Using V1-Based Models to Detect Changes in Natural Scenes
53.544, Tuesday, May 14, 8:30 am - 12:30 pm, Vista Ballroom
Pei Ying Chua1, Kenneth Kwok1; 1DSO National Laboratories, Singapore
We studied the performance of V1-based models in detecting the presence or absence of targets in natural scenes. All models were based on features of the human visual system, and incorporate mechanisms of visual processing such as colour opponency, receptive field tuning, linear and non-linear behaviour, and response pooling. They compare a baseline image and another of the same scene (which may contain a target) to detect if a target is present in the second image. Performance is evaluated by their sensitivity and accuracy in correctly detecting targets. For natural scenes, it is difficult to obtain two images under identical lighting and environmental conditions, and different conditions might lead to false detection of targets. The human visual system has to deal with diurnal changes in the ambient environment and thus human vision models might perform well even with images taken under different conditions. Using models of the visual system, it is possible to investigate the features of human visual processing that enable accurate target detection across a range of ambient conditions.
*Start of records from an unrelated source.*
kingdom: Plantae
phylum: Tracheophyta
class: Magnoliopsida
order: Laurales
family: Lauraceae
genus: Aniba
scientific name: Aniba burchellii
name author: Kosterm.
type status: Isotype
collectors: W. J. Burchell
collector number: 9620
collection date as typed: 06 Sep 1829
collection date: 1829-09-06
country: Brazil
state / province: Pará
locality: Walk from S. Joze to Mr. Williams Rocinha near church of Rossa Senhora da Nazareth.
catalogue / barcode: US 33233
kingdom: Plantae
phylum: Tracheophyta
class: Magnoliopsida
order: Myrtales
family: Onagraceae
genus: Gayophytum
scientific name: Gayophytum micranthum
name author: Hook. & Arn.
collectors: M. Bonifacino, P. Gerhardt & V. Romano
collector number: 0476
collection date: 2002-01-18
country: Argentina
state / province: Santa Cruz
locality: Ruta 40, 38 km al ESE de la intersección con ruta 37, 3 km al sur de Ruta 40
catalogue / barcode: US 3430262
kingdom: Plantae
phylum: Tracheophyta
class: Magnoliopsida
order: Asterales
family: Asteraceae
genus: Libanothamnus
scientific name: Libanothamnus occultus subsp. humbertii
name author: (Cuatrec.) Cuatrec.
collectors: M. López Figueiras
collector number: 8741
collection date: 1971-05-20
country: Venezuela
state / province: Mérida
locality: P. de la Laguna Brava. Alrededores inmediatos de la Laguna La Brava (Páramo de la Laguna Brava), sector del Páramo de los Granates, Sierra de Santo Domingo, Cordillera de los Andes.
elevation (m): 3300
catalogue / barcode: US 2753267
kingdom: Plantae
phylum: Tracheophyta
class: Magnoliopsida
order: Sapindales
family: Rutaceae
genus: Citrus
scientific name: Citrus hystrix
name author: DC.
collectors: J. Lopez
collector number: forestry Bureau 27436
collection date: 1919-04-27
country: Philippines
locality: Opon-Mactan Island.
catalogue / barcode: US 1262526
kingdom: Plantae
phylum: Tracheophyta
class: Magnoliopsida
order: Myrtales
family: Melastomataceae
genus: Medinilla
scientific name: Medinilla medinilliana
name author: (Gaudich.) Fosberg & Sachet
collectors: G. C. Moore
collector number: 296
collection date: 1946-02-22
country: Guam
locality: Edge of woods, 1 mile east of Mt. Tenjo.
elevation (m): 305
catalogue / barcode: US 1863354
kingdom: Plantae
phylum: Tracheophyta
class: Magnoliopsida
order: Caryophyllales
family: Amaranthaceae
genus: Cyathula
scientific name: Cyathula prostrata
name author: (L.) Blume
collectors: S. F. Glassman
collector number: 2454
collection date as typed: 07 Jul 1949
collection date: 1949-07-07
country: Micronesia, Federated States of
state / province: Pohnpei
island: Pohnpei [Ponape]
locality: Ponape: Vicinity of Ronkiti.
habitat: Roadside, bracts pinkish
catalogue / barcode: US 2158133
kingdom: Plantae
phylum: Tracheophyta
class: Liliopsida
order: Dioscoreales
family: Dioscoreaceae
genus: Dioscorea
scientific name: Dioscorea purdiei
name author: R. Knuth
We compared various models performance in detecting targets using 500 pairs of natural scene images obtained from the publicly available Change Detection Benchmark Dataset (Bourdis, Marraud, & Sahbi, 2011). Performance was measured in terms of sensitivity and accuracy. We found that models that contained response normalisation mechanisms (such as within-field suppression) were more sensitive to targets, while models that replicated eccentricity-dependent contrast sensitivity levels were more accurate in detecting targets. Response normalisation keeps cells within their dynamic ranges which might have contributed towards enhanced sensitivity. Further, models which were tuned to be more sensitive to high spatial frequencies were both more accurate and sensitive, possibly because high spatial frequencies represent the fine details within the image and are thus more likely to contain information about the presence of targets.